Watching Amazing Grace, you’d be forgiven for thinking that slavery in the UK was abolished singlehandedly by William Wilberforce.
Fortunately, the story isn’t quite so simple. Wilberforce wasn’t alone. He was part of a community that later became known as the ‘Clapham Sect’. They were a group of God-fearing activists who lived close to each other and rallied each other up for causes like abolition.
It’s this community that provided Wilberforce with the support he needed to last through the 18 years it took to get his Private Member’s Bill through parliament.
Had Wilberforce stood alone, he may not have persevered all those years.
The Ongoing Fight Against Slavery: Fairtrade
When I was a kid, back in the ’80s, the Fairtrade label hadn’t yet been invented. But the movement had already begun.

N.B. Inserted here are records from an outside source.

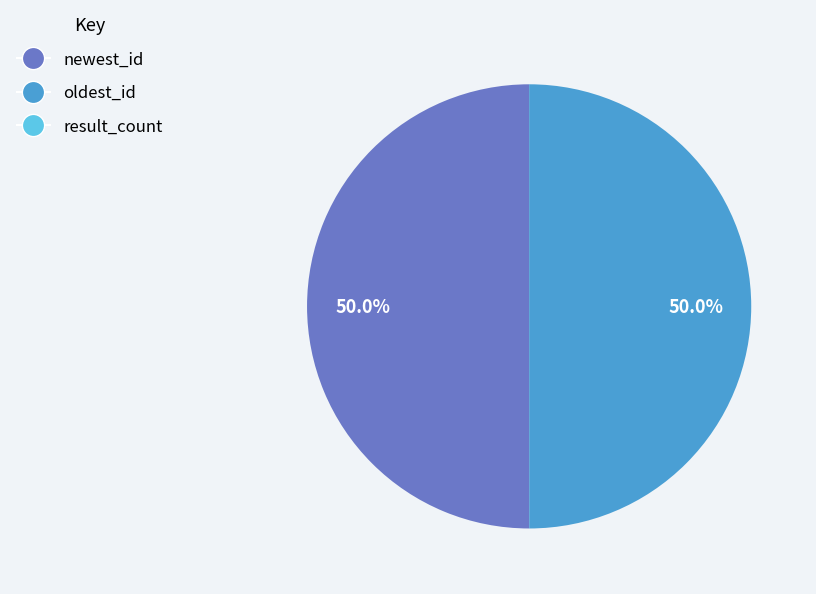

What is the total percentage of newest_id and oldest_id?

100.0%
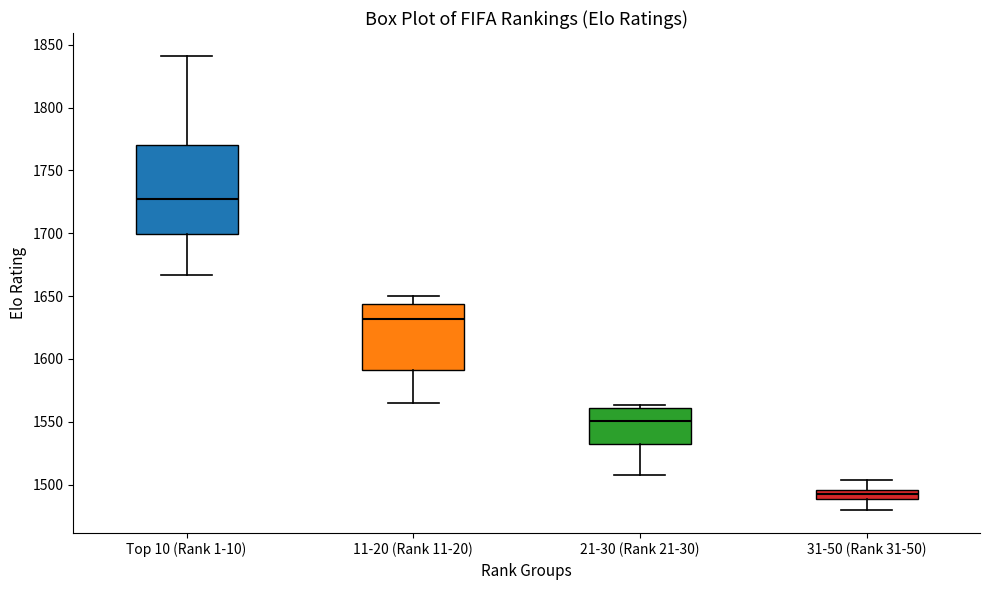

Comparing the boxes themselves (not the whiskers), which one is the tallest?

Top 10 (Rank 1-10)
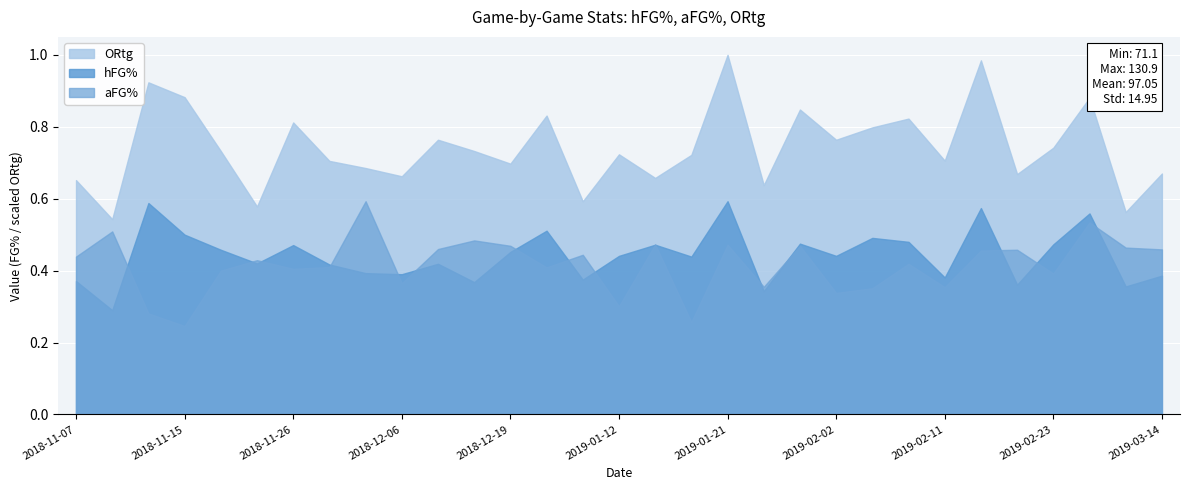

How many times do aFG% and hFG% cross each other?

16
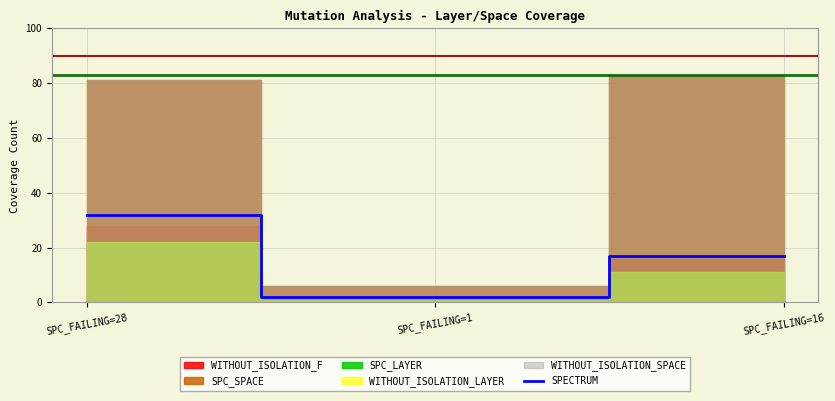

Reading left to right, list all the values displayed in this chart.

SPC_FAILING=28=32	SPC_FAILING=1=2	SPC_FAILING=16=17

Depending on the congregation, after church on Sundays you’d find several old ladies peddling goods at the back. These goods were usually labeled ‘Tradecraft’, and had been produced somewhere in Africa or South America.
The items were often expensive and lower quality than you’d find in a supermarket, but the message was compelling: these goods are not produced by slaves.

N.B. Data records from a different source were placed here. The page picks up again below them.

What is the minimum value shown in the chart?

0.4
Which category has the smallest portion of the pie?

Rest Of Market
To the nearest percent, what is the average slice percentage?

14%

Soon students got behind this movement, and injected it with extra energy. The message spread quickly from student union to student union, as this other group with time on their hands and energy to focus got behind it.

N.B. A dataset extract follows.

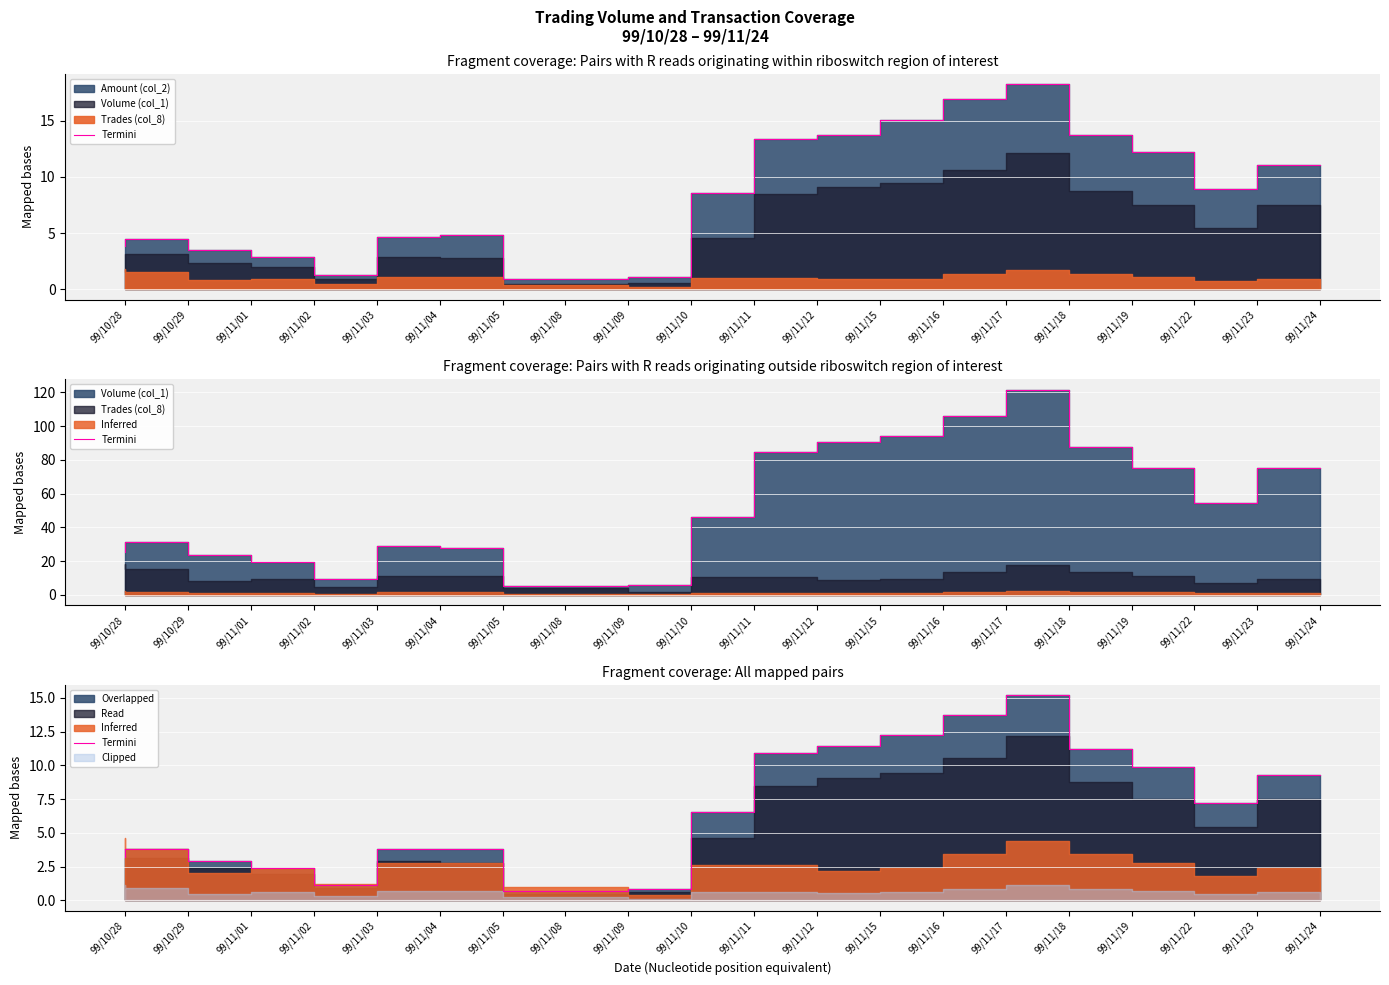

What is the maximum value shown in the chart?

15.2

In time, the ethically produced chocolate started tasting better than the mass-market chocolate.
It turns out that if you pay a farmer a fair price, they are inclined to give you higher quality beans.
Today in the UK thinking as an ethical consumer is becoming normal. That doesn’t mean that the work is finished – there’s still a lot of unethical aspects to the consumer market. In some areas, like electronics and the car industry, we’ve barely scratched the surface. But the foundational idea that we consumers have power and can ‘vote’ with our money is firmly established.
The importance of community
If it wasn’t for communities like the Clapham Sect, Anglican grannies, or activist students, these important messages would never have spread. Their message wouldn’t be any less important, but they would never have made a difference in the world.
Some call these communities Tribes, others Hives. Whatever you call them, we need them to spread ideas effectively and to catalyse the kind of change that we want to see in the world.